Ok well I just picked these two little guys up from walmart today and I really am not quite sure one what they both are.

This is the 1st one really bad pic but I can tell you he is a very dark purple and I think maybe could be an p. acei but it does not have any yellow on the fins. It is a very dark purple for the time being. only about 3/4-1in right now.









This is the 2nd I thought maybe a blue zebra when I bought him but after looking he has a black stripe though his Dorsal fin so I really do not know. also only about an inch now and has a nice blue shine to him.









Please let me know what you all think and I will continue to search.

thanks,


----------



## SoDakJeep (Mar 21, 2009)

really no one knows....this sucks....


----------



## webgirl74 (Jan 30, 2009)

Hard to tell in the first pic, but is it more on the grey side of color? Looks kinda like a juvie peacock, but the pic isn't clear enough to say for sure.


----------



## noki (Jun 13, 2003)

first is a Mbuna, not a Peacock, not an Acei. Zebra-ish, but it is too hard to tell

second is the common Elongatus, Pseudotropheus sp. "Elongatus Likoma", also called "Ornatus"


----------



## SoDakJeep (Mar 21, 2009)

first pic is a dark purple color no where close to gray. Grape purple dark color but deffently purple sorry about the pic will try to get better.


----------



## cichlidaholic (Dec 7, 2005)

Honestly, you may never properly identify these two.
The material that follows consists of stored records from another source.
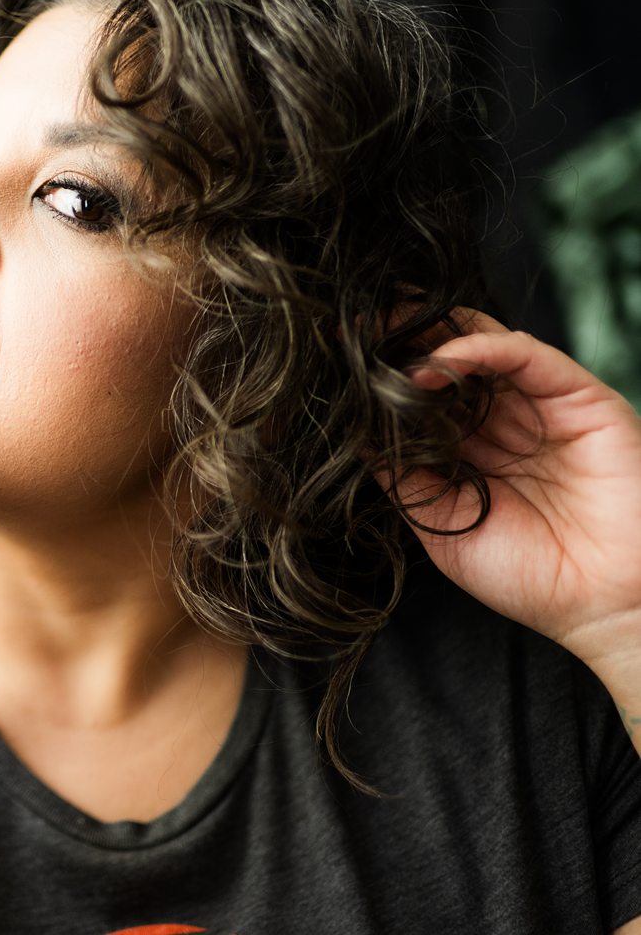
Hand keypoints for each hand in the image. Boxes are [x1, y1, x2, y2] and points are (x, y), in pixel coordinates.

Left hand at [386, 310, 640, 673]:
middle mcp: (506, 420)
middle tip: (351, 332)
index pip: (423, 393)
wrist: (602, 606)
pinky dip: (479, 348)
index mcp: (472, 448)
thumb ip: (401, 475)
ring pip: (484, 345)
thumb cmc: (528, 576)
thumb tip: (352, 433)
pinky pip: (526, 356)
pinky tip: (437, 363)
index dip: (382, 376)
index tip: (336, 363)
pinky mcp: (581, 398)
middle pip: (450, 358)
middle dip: (400, 340)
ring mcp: (543, 406)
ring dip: (431, 337)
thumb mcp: (439, 523)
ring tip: (382, 341)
Unfortunately that's what happens when you purchase from some of the mixed tanks at the big box stores.

They could be pure, they could be a mix of anything.

I don't think the second one is an elongatus...It has the body shape but something is off about the markings...


----------



## SoDakJeep (Mar 21, 2009)

thanks for the replies I know they may never be identified but I just wanted to check and see what I could get for some answers. I will keep you guys updated and add pics when they start to grow a little bit.


----------



## SupeDM (Jan 26, 2009)

I for one wont buy fish from wal-mart because of the horrible conditions they are maintained in. Also most of their africans are hybrids. I can say that I have seen alot of fish I wanted at my local wal-mart but they just cant be trusted.


----------